FIDLEG

Das Finanzdienstleistungsgesetz (FIDLEG) bezweckt den Schutz der Kunden von Finanzdienstleistern sowie die Schaffung vergleichbarer Bedingungen für das Erbringen von Finanzdienstleistungen durch die Finanzdienstleister. Zudem legt es die Anforderungen für die getreue, sorgfältige und transparente Erbringung von Finanzdienstleistungen fest und regelt das Anbieten von Finanzinstrumenten.

Das FIDLEG wird durch eine vom Bundesrat zu erlassende Vollzugsverordnung (Finanzdienstleistungsverordnung – FIDLEV) ergänzt. Zahlreiche Detailfragen werden erst auf Verordnungsstufe geregelt. Zudem ist es möglich, dass die FINMA technische Einzelfragen ebenfalls in einer Verordnung regeln wird.

Durch das FIDLEG sollen die Interessen der Anleger besser und nachhaltig geschützt werden. Es enthält Regeln für das Angebot von Finanzdienstleistungen und den Vertrieb von Finanzinstrumenten. Das FIDLEG gilt für sämtliche Finanzinstitute, unabhängig von ihrer Art.

Gemäss FIDLEG hat eine Kundensegmentierung stattzufinden: Kunden müssen als Privatkunden, professionelle oder institutionelle Kunden klassiert werden, wobei Möglichkeiten zum «opting-in» bzw. «opting-out» zwischen Kundenkategorien bestehen. Das FIDLEG verlangt von den Finanzdienstleistern eine dem Kunden angemessene Aufklärung und Beratung. Der Finanzdienstleister hat je nach Kundensegment und Art der Dienstleistung eine Prüfung der Angemessenheit und Eignung («Suitability») von Finanzprodukten und Finanzdienstleistungen vorzunehmen.

Neu müssen sich sämtliche Finanzdienstleister einer Ombudsstelle anschliessen.

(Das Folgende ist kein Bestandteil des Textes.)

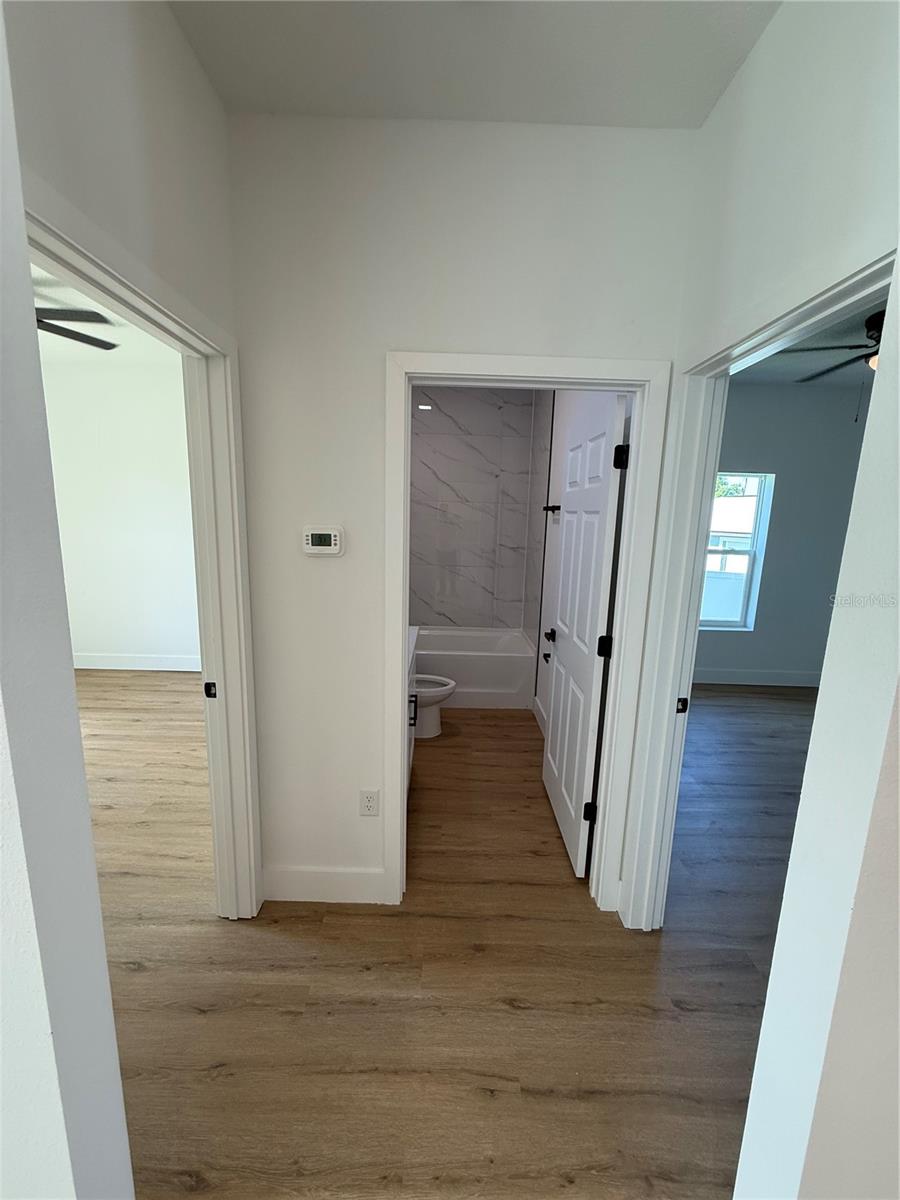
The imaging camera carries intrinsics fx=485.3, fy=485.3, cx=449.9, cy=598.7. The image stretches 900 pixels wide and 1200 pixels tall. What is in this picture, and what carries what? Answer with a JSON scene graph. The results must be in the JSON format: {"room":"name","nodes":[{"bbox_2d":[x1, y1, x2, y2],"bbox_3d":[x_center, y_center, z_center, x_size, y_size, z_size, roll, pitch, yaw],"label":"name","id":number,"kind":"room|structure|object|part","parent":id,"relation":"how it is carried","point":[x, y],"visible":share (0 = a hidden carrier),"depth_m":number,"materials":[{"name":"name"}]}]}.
{"room":"hallway","nodes":[
{"label":"hallway","id":0,"kind":"room"},
{"bbox_2d":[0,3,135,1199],"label":"left foreground wall","id":1,"kind":"structure","parent":0,"point":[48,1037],"depth_m":0.59,"materials":[{"name":"white paint"}]},
{"bbox_2d":[32,262,179,364],"bbox_3d":[-2.558,-1.739,2.165,3.244,0.108,4.749,1,11,0],"label":"left room ceiling","id":2,"kind":"structure","parent":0,"point":[65,339],"depth_m":3.62,"materials":[{"name":"white paint"}]},
{"bbox_2d":[33,307,119,351],"bbox_3d":[-2.337,-1.533,2.533,1.220,0.370,1.225,1,11,0],"label":"ceiling fan","id":3,"kind":"object","parent":2,"relation":"hanging from","point":[77,334],"visible":0.71,"depth_m":2.62,"materials":[{"name":"black metal"}]},
{"bbox_2d":[43,355,199,668],"bbox_3d":[-2.644,-0.686,4.464,3.212,2.784,0.126,1,11,0],"label":"left room wall","id":4,"kind":"structure","parent":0,"point":[100,639],"depth_m":4.39,"materials":[{"name":"white paint"}]},
{"bbox_2d":[72,652,200,672],"bbox_3d":[-2.683,0.614,4.642,3.125,0.138,0.016,1,11,0],"label":"baseboard","id":5,"kind":"structure","parent":4,"relation":"attached to","point":[85,666],"depth_m":4.64,"materials":[{"name":"white paint"}]},
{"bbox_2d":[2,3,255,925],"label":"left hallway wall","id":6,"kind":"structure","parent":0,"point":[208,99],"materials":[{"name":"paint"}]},
{"bbox_2d":[19,172,262,921],"bbox_3d":[-0.837,0.306,1.351,0.159,2.078,0.991,1,11,0],"label":"left door frame","id":7,"kind":"structure","parent":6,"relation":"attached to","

Einheitliche Regelungen sind bei der Prospektpflicht vorgesehen, mit Erleichterungen für KMU.

Vor dem Angebot eines Finanzinstruments an Privatkunden muss ein Basisinformationsblatt («BIB») erstellt werden, welches wesentliche Angaben zum Anlageentscheid und einen Vergleich verschiedener Finanzinstrumente enthält. Das BIB soll auf einfache und verständliche Art eine fundierte Anlageentscheidung und einen echten Vergleich verschiedener Finanzinstrumente ermöglichen. Die Kunden müssen über Eigenschaften, Risiken und Kosten eines Produktes informiert werden.

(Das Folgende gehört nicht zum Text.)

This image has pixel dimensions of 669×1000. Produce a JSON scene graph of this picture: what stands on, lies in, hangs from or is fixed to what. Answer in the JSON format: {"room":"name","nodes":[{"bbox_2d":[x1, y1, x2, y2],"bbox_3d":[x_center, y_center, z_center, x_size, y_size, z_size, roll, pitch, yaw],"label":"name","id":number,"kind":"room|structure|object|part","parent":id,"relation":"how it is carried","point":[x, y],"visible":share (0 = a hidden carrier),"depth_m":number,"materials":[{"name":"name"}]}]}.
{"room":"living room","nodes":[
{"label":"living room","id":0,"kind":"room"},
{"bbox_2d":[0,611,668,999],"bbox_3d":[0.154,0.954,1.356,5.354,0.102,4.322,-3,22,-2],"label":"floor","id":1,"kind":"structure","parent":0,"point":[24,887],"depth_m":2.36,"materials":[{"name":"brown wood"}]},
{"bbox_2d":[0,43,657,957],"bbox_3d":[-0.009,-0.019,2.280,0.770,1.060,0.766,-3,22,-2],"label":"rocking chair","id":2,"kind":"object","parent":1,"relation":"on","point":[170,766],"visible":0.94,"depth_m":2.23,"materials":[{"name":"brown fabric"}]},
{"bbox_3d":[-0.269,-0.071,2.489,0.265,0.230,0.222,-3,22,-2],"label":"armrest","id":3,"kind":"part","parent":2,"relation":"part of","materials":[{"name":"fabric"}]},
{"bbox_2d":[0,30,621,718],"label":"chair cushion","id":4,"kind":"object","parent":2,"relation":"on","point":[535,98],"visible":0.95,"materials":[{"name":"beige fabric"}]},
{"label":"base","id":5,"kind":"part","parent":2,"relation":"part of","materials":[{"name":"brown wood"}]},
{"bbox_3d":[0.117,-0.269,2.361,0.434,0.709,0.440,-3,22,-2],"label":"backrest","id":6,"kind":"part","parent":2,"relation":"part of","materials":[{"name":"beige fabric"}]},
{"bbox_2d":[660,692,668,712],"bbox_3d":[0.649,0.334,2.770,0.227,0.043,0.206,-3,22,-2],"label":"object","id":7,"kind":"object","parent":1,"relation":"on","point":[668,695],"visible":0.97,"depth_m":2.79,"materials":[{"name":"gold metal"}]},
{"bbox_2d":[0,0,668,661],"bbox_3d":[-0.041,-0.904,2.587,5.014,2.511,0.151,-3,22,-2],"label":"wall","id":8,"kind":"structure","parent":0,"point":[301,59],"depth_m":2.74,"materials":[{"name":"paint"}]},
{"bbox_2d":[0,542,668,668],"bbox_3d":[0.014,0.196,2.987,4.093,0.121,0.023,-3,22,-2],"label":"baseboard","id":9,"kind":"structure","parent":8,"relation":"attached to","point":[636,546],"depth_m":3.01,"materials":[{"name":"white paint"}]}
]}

Die im Entwurf des Bundesrates enthaltenen, aber in der Vernehmlassung stark kritisierten Instrumente der Beweislastumkehr, des Prozesskostenfonds und des Schiedsgerichts hat das Parlament eliminiert.

Wie steht es mit der EU-Kompatibilität?

Inhaltlich orientiert sich das FIDLEG an den entsprechenden EU-Regelungen (MiFID II, MiFIR, Prospektrichtlinie, PRIIPS), weicht jedoch in verschiedenen Bereichen von diesen ab. Im Bereich des Kundenschutzes und der Verhinderung von Interessenkonflikten gehen die schweizerischen Vorschriften weniger weit. MiFID II hat höhere Ansprüche an die Kostentransparenz als das FIDLEG. Auch beinhaltet das FIDLEG im Gegensatz zur MiFID II kein Verbot zur Entgegennahme von Retrozessionen und ähnlichen Kommissionen im Zusammenhang mit Vermögensverwaltung.

Ob die EU FIDLEG als gleichwertig anerkennen wird, ist ungewiss. Obwohl die Anerkennung der Gleichwertigkeit bei der Erarbeitung der Gesetzesentwürfe ursprünglich ein wichtiges Ziel gewesen war, hat dieses Ziel im Verlaufe des Gesetzgebungsprozesses an Wichtigkeit verloren. Weiter ist darauf hinzuweisen, dass bei der Anerkennung der Gleichwertigkeit durch die EU nicht nur sachliche, sondern auch politische Motive eine Rolle spielen.

MiFID II hat unabhängig von einer allfälligen Gleichwertigkeitsanerkennung auch für Schweizer Vermögensverwalter eine gewisse Relevanz. Ein Urteil des Oberlandesgerichts Stuttgart besagt, dass aufgrund des Lugano-Übereinkommens jedem Konsument das Recht zusteht, seine Ansprüche an seinem Wohnsitz einzuklagen, trotz anderslautender Gerichtsstandsklausel. Entsprechend dem Wohnsitzgerichtsstand des Kunden wird in einem solchen Fall zugleich auch das jeweilige Recht dieses Landes und somit auch die MiFID angewandt.